The main altarpiece is a masterwork by Giovanni Battista Tiepolo, depicting Santa Tecla prays for the Liberation of Este from the Plague (1759). In the right of the presbytery, in the Chapel of the Holiest Sacrament, is a marble sculptural group depicting the Triumph of the Eucharist by Antonio Corradini, including a veiled female representing Faith. In the left chapel, is a 17th-century wooden crucifix by Francesco Terilli. The marble statues at the base, depicting Mary Magdalen hugging the cross with the Madonna upheld by Maria Salome, were sculpted about a century later by Bernardo Falconi. The nave ceiling has a depiction of the Martyrdom of Santa Tecla by Jacopo Amigoni.

In the second altar to the right of the entrance is a glass urn with the body of the blessed Beatrice I d'Este (1191-1226).

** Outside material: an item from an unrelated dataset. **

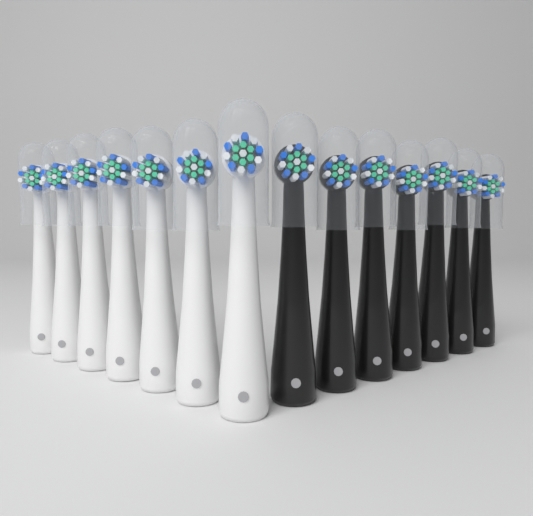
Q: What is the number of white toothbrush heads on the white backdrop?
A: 7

Upon the altar, is a 19th-century canvas depicting the Virgin, St John the Baptist and the Blessed Beatrice d'Este, by Michelangelo Grigoletti.

Other paintings are housed in the Sacristy and in the Oratory of San Valentino, which is connected by a formal stairs and vestibule, and include a Madonna by Andrea del Sarto; Flagellation of Christ attributed to Durer; and other paintings by Giovanni Battista Zelotti, Antonio Zanchi, Luca da Reggio, and Tiepolo.